● Job item
Convert each line of the listing below into a row of a Markdown table with the columns "Row" and "Line text," numbering the rows in order and omitting blank lines. Leave the pictures out of the table.
*** Opening of Given records ***
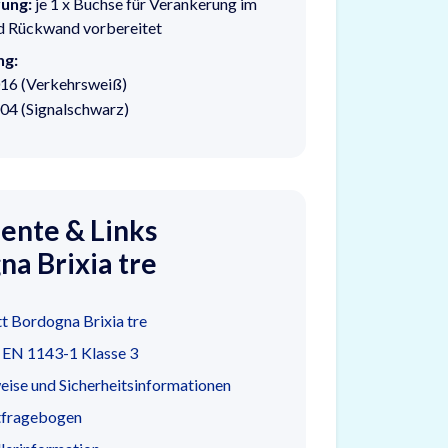
ung:
je 1 x Buchse für Verankerung im
d Rückwand vorbereitet
ng:
16 (Verkehrsweiß)
04 (Signalschwarz)
nte & Links
a Brixia tre
t Bordogna Brixia tre
t EN 1143-1 Klasse 3
ise und Sicherheitsinformationen
tfragebogen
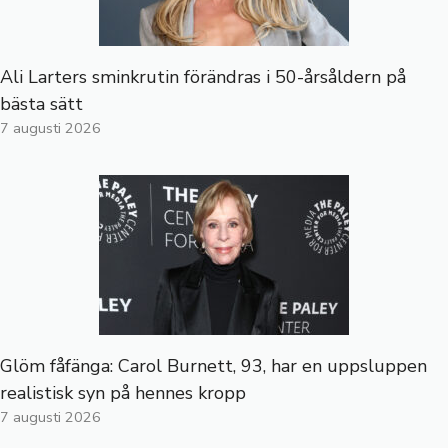
Ali Larters sminkrutin förändras i 50-årsåldern på
bästa sätt
7 augusti 2026
Glöm fåfänga: Carol Burnett, 93, har en uppsluppen
realistisk syn på hennes kropp
7 augusti 2026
*** Close of Given records ***
● Solution
| Row | Line text |
|---|---|
| 1 | ung: |
| 2 | je 1 x Buchse für Verankerung im |
| 3 | d Rückwand vorbereitet |
| 4 | ng: |
| 5 | 16 (Verkehrsweiß) |
| 6 | 04 (Signalschwarz) |
| 7 | nte & Links |
| 8 | a Brixia tre |
| 9 | t Bordogna Brixia tre |
| 10 | t EN 1143-1 Klasse 3 |
| 11 | ise und Sicherheitsinformationen |
| 12 | tfragebogen |
| 13 | Ali Larters sminkrutin förändras i 50-årsåldern på |
| 14 | bästa sätt |
| 15 | 7 augusti 2026 |
| 16 | Glöm fåfänga: Carol Burnett, 93, har en uppsluppen |
| 17 | realistisk syn på hennes kropp |
| 18 | 7 augusti 2026 |